* _Exercise description_
Format the lines of the entries as a numbered list, starting at the first line and ending at the line that contains "வலை வீசிப் பிடித்", with both ends included. Leave out any blank lines.

* _Data to process_
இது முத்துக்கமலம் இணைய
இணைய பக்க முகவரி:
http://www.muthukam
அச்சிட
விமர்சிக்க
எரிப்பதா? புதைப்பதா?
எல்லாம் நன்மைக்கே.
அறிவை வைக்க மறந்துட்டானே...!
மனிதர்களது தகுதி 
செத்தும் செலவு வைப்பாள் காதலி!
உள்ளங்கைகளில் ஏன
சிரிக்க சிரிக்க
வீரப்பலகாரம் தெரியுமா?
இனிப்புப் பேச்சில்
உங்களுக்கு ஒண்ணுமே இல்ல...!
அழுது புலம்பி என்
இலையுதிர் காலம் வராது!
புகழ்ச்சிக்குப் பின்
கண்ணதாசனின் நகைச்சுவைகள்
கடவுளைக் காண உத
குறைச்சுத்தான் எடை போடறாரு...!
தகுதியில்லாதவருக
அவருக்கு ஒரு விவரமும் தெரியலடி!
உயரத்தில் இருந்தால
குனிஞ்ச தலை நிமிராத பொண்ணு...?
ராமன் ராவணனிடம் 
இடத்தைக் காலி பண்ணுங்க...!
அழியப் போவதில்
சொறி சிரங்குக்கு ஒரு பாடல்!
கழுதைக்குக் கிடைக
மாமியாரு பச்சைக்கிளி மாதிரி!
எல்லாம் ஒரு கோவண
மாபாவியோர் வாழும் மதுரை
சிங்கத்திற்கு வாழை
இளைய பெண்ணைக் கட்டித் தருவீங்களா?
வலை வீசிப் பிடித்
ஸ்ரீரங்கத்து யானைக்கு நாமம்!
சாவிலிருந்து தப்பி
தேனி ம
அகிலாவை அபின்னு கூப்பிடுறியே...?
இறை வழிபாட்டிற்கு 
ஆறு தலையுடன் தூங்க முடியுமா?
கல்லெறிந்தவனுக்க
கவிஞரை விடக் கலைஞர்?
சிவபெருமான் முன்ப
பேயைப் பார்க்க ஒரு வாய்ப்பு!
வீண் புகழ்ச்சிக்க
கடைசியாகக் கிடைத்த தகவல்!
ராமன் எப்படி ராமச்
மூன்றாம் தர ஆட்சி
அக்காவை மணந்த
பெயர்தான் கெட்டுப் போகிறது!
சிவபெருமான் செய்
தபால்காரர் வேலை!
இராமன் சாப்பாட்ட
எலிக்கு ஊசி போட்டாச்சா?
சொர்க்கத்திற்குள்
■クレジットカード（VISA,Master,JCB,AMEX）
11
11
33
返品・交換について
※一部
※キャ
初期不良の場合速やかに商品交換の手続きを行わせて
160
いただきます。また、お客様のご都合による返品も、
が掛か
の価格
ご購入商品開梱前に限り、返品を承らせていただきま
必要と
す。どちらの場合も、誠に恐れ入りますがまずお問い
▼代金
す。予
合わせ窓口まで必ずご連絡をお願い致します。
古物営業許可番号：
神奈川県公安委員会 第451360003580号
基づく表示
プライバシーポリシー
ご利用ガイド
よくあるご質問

* _Response to this exercise_
1. இது முத்துக்கமலம் இணைய
2. இணைய பக்க முகவரி:
3. http://www.muthukam
4. அச்சிட
5. விமர்சிக்க
6. எரிப்பதா? புதைப்பதா?
7. எல்லாம் நன்மைக்கே.
8. அறிவை வைக்க மறந்துட்டானே...!
9. மனிதர்களது தகுதி 
10. செத்தும் செலவு வைப்பாள் காதலி!
11. உள்ளங்கைகளில் ஏன
12. சிரிக்க சிரிக்க
13. வீரப்பலகாரம் தெரியுமா?
14. இனிப்புப் பேச்சில்
15. உங்களுக்கு ஒண்ணுமே இல்ல...!
16. அழுது புலம்பி என்
17. இலையுதிர் காலம் வராது!
18. புகழ்ச்சிக்குப் பின்
19. கண்ணதாசனின் நகைச்சுவைகள்
20. கடவுளைக் காண உத
21. குறைச்சுத்தான் எடை போடறாரு...!
22. தகுதியில்லாதவருக
23. அவருக்கு ஒரு விவரமும் தெரியலடி!
24. உயரத்தில் இருந்தால
25. குனிஞ்ச தலை நிமிராத பொண்ணு...?
26. ராமன் ராவணனிடம் 
27. இடத்தைக் காலி பண்ணுங்க...!
28. அழியப் போவதில்
29. சொறி சிரங்குக்கு ஒரு பாடல்!
30. கழுதைக்குக் கிடைக
31. மாமியாரு பச்சைக்கிளி மாதிரி!
32. எல்லாம் ஒரு கோவண
33. மாபாவியோர் வாழும் மதுரை
34. சிங்கத்திற்கு வாழை
35. இளைய பெண்ணைக் கட்டித் தருவீங்களா?
36. வலை வீசிப் பிடித்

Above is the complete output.